Best times to visit: Tourist season is October through April, with mild weather and more crowded beaches, hotels, and restaurants — but also a more vibrant nightlife scene. For a calmer vacation, try spring or summer, but note that May through August are the hottest months. Also keep in mind that hurricane season officially spans from June to November, with mid-August to early October the riskiest months.
If you’re feeling a more relaxed vacation, but still want to enjoy stunning nature and top-notch food and culture, look no further. Todos Santos, a small town on the Pacific Coast about an hour from Cabo, might just be the next Tulum. The only one of Mexico’s “Pueblos Magicos,” or magical towns, in Baja California, Todos Santos has long been an under-the-radar spot for surfers and artists, drawn by the great waves, stunning scenery, and laid back vibes.
Established in the early 1700s by Jesuit missionaries, Todos Santos became one of the largest sugarcane producers in the region; the mills have since closed down, but their ruins still stand around the city. Start in the charming city center, its bright facades adorned with colorful papel picado banners. Take your time ambling through the Art District, lined with studios, galleries and shops where you can mingle with the locals and shop for unique souvenirs. Don’t miss Galeria Logan, La Sonrisa de la Muerte, and Galeria de Todos Santos.
When you get hungry, stop in for some house roasted coffee and pastries, fresh seafood, barbecue and local beers. There’s no shortage of fine dining in Todos Santos, but don’t miss the local street food favorite — the birria stand that sets up each morning in the park in the center of town. Get there early — they sell out fast!
The beaches near Todos Santos are known for their sparkling clear waters and rugged rocky coves — and their wildlife. Head to Palm Beach to hang out with some wild horses, and get some hands-on experience with tortoise conversation at Tortugueros Las Playitas. If you’re lucky, you might even spot some whales — whale-watching season lasts from December to April. And for a more active way to explore the coast, try a hike, many of which take you up into the hills for a birds-eye view of the area.
Best time to visit: Peak tourist season in Baja lasts from December to March, though unlike Cabo, Todos Santos stays relatively quiet and laid back year-round — at least for now. May and June offer the best all-around temperature for exploring the outdoors, with temperatures peaking in the 90s in August.

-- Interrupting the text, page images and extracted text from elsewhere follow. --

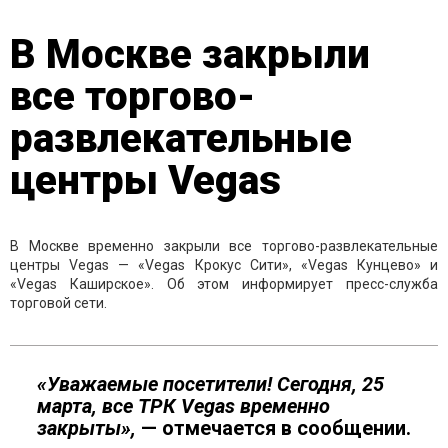
В Москве закрыли
все торгово-
развлекательные
центры Vegas
В Москве временно закрыли все торгово-развлекательные
центры Vegas — «Vegas Крокус Сити», «Vegas Кунцево» и
«Vegas Каширское». Об этом информирует пресс-служба
торговой сети.
«Уважаемые посетители! Сегодня, 25
марта, все ТРК Vegas временно
закрыты»,
— отмечается в сообщении.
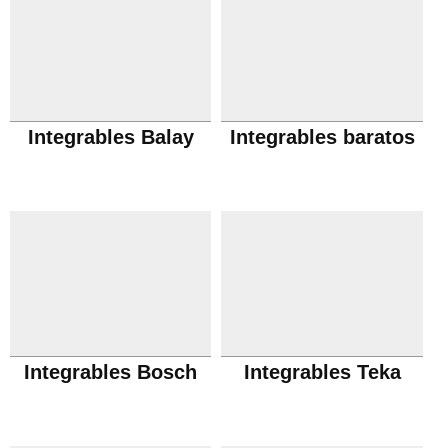
Integrables Balay
Integrables baratos
Integrables Bosch
Integrables Teka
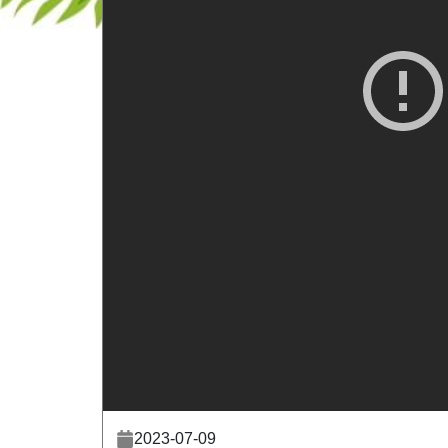
2023-07-09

Another hidden gem on the Pacific Coast, this small town an hour and a half north of Portland is home to one of Oregon’s most iconic landmarks: Haystack Rock. Formed by lava flows, it attracts photographers and tourists from all over the world — so much so that National Geographic ranked Cannon Beach the 10th top beach in the world. But it’s not just humans who flock here — Haystack Rock is home to gorgeous tidepools full of marine life, as well as a variety of birds, like the adorable tufted puffin. For more active outdoor adventures, explore the hiking scene in Ecola State Park, full of towering forests and magical, misty beaches.
The town of Cannon Beach might be on the small side, but there’s no shortage of culture, starting with dozens of boutiques and art galleries. The Cannon Beach History Center and Museum offers self-guided walking tour maps, and puts on an annual cottage tour each September. Actually, no matter when you visit, you’re bound to stumble on a one-of-a-kind festival, from Get Lit at the Beach in April to the annual Sandcastle Contest in June, or the Stormy Weather Arts Festival in November.
Best time to visit: Oregon tends to be cool and rainy, so the best beach weather comes in the summer months, with temperatures peaking in the 70s and 80s in July and August. For a respite from the intense heat that hits most of North America in late summer, consider heading to the Oregon coast in July or August — you’re not likely to get intense heat waves here.